Los lenguajes se pervierten cuando se les intenta privatizar. Se privatiza una lengua cuando su significación se asume distinta, o contraria, según quién la enuncie… y sí, es justamente el inicio del Juan de Mairena (Espasa Calpe, Madrid, 1936):
“La verdad es la verdad, dígala Agamenón o su porquero.Agamenón –Conforme.
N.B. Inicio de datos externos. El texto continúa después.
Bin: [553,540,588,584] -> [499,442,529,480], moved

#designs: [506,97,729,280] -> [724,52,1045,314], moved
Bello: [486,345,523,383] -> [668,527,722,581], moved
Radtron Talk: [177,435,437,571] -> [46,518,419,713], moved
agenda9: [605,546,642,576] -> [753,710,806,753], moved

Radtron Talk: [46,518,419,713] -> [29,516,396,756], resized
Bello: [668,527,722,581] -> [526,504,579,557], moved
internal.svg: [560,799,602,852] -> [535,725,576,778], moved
El porquero –No me convence”.
Antonio Machado publicó su libro justo antes de la Guerra Civil. Hay que suponer que percibía el despoblamiento de las zonas comunes y el pertrecho en las identidades que sólo hallan verdaderas las palabras dichas por su clan. Los demás, al usar esos mismos vocablos, los tergiversan y profanan. Reacciona cada grupo como los feligreses ante el sacrilegio: merece el ostracismo, el castigo y hasta la muerte. El habla se complica hasta la imposibilidad porque no son de uso las reliquias ni los símbolos de un templo. Las palabras de más urgente atención, porque de ellas depende la vida política y la verosimilitud de justicia, desaparecen de la comunicación secular; quedan veneradas en altares y sólo son pronunciables por los sacerdotes, acólitos y feligreses: el léxico de los colores y tonos de pieles; las características y complexiones corporales; las afinidades amorosas y eróticas; los géneros y los sexos, y, en otros templos, las preferencias e ideas políticas, sociales… Total que los sustantivos y adjetivos, los verbos y principalmente las pequeñas palabritas, los artículos y pronombres, se reclaman en propiedad, con auténtica idolatría, hasta volverse tabú.
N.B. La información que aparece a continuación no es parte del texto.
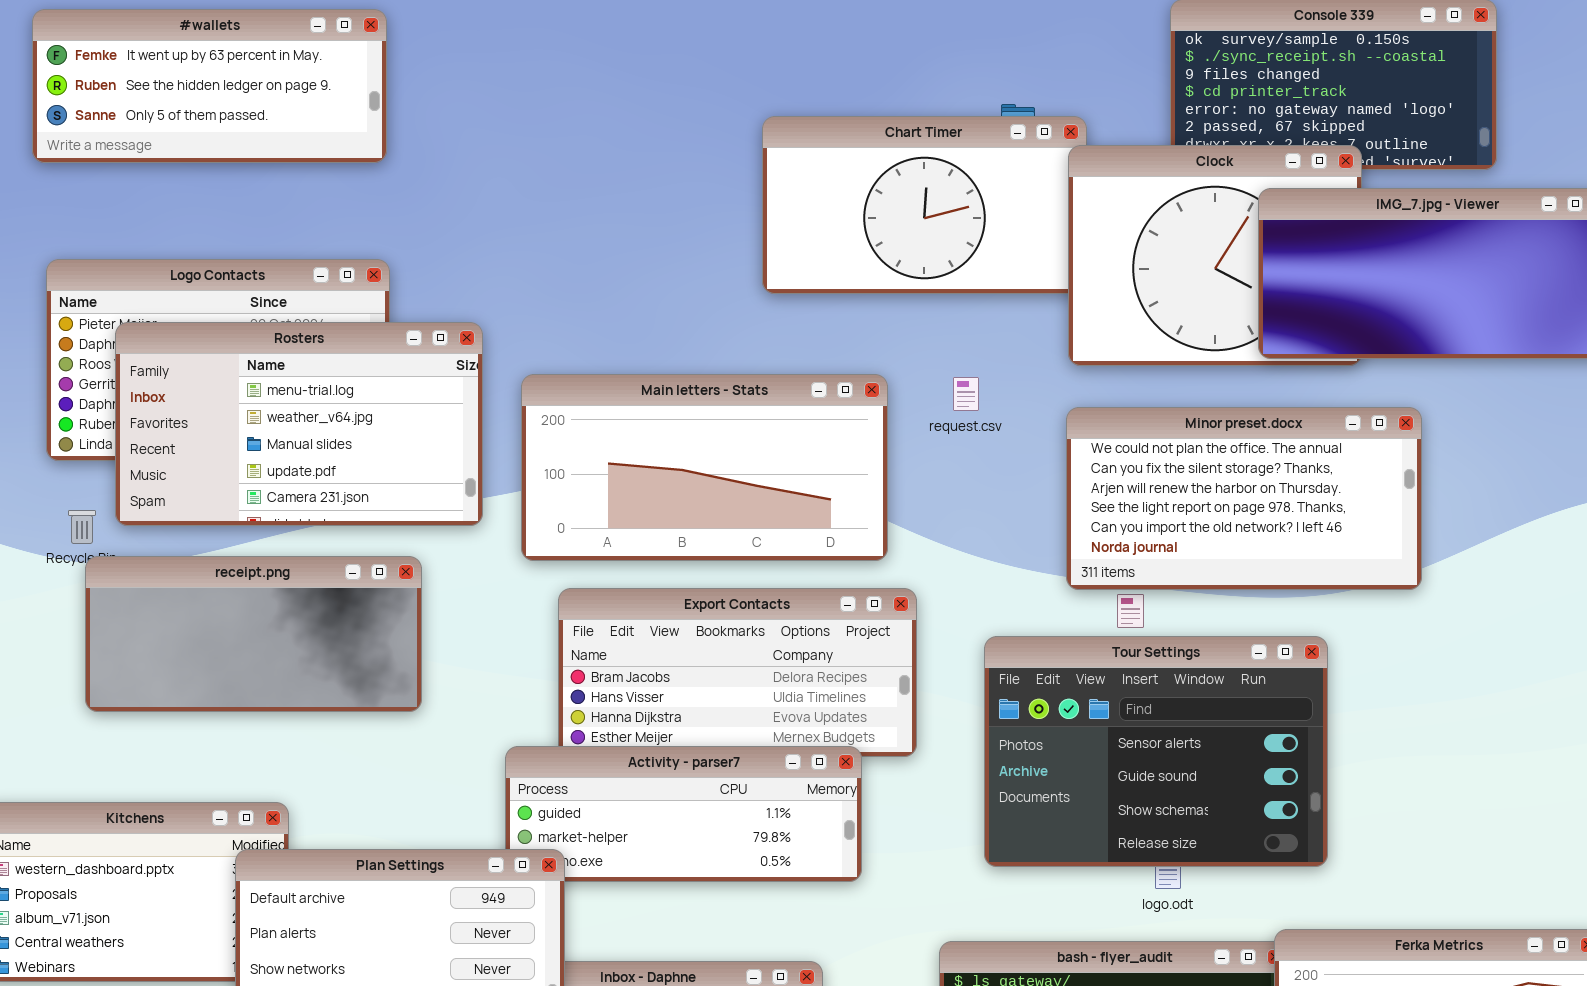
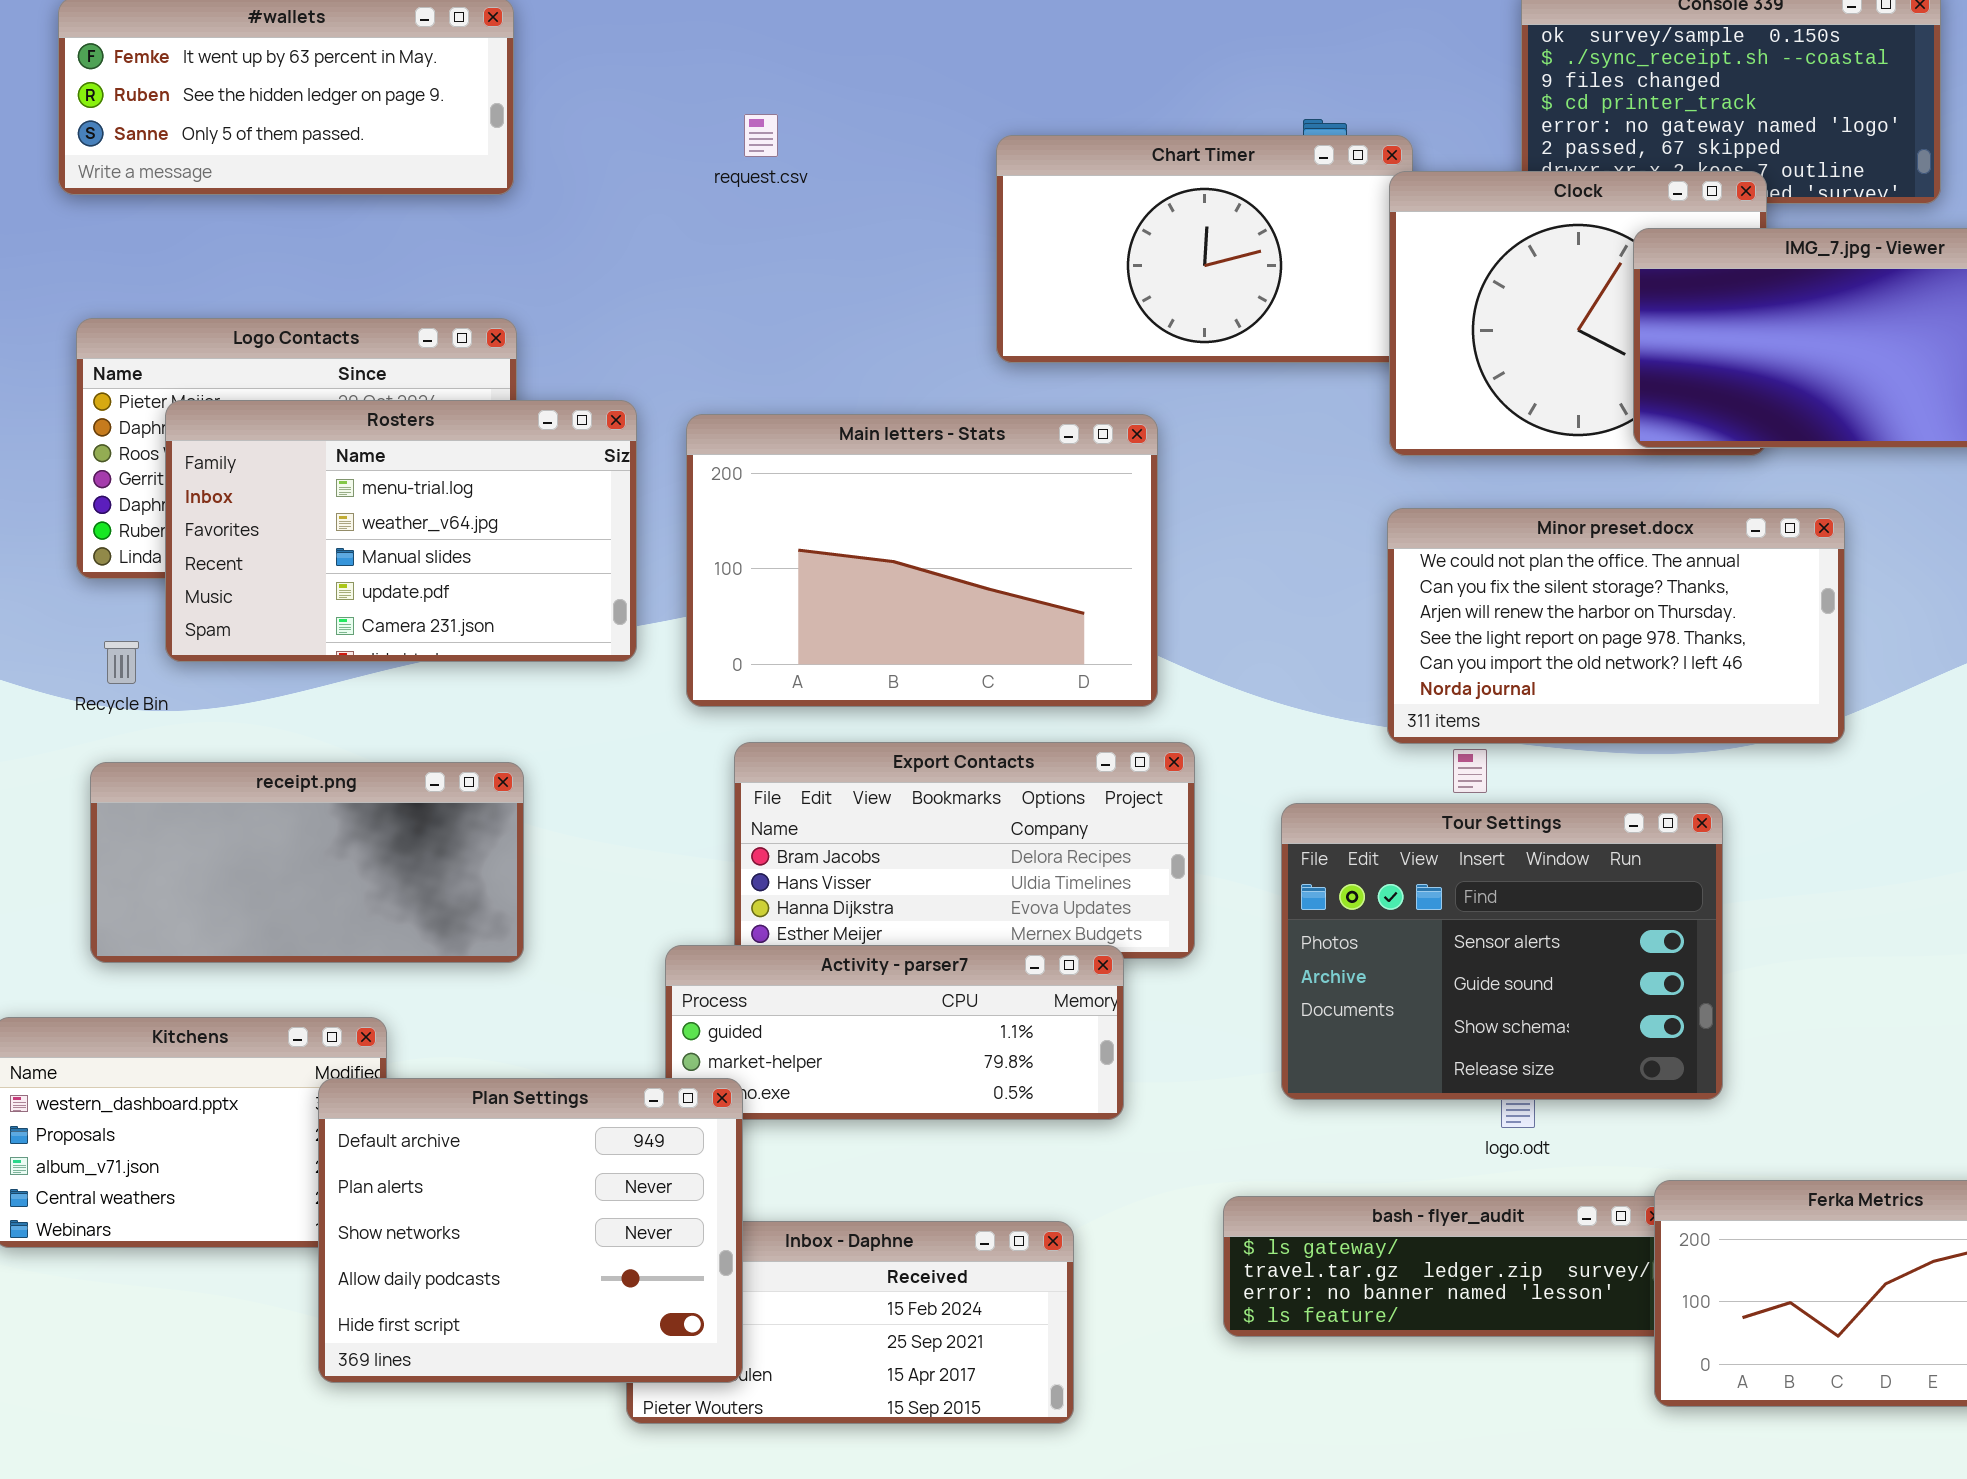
Main letters - Stats: [521,374,888,561] -> [686,414,1158,707], resized
request.csv: [953,377,979,411] -> [744,114,778,157], moved
receipt.png: [85,556,422,712] -> [90,762,524,963], moved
No es cosa nueva. Sucedió muchas veces; por ejemplo, en la Revolución Francesa. El uso de algunas palabras, frente a ciertas personas, determinaba si se llevaba uno la cabeza sobre el cuello, o se la llevaban ellos, en una canasta. Orwell lo describe, como lo intuyó Machado, en su Homenaje a Cataluña. Y es tan antiguo que lleva su propio capítulo en el libro de Jueces (12, 5-7): "Galaad cortó a Efraím los vados del Jordán y cuando los fugitivos de Efraím decían: ‘Dejadme pasar’, los hombres de Galaad preguntaban: ‘¿Eres efraimita?’ Y si respondía: ‘No’, le añadían: ‘Pues di Śhibbólet’. Pero él decía: ‘Sibbólet’ porque no podía pronunciarlo así. Entonces le echaban mano y lo degollaban junto a los vados del Jordán. Perecieron en aquella ocasión 42.000 hombres de Efraím".
No creo que estemos en una época de desprecio al lenguaje: vivimos en la idolatría y el tabú.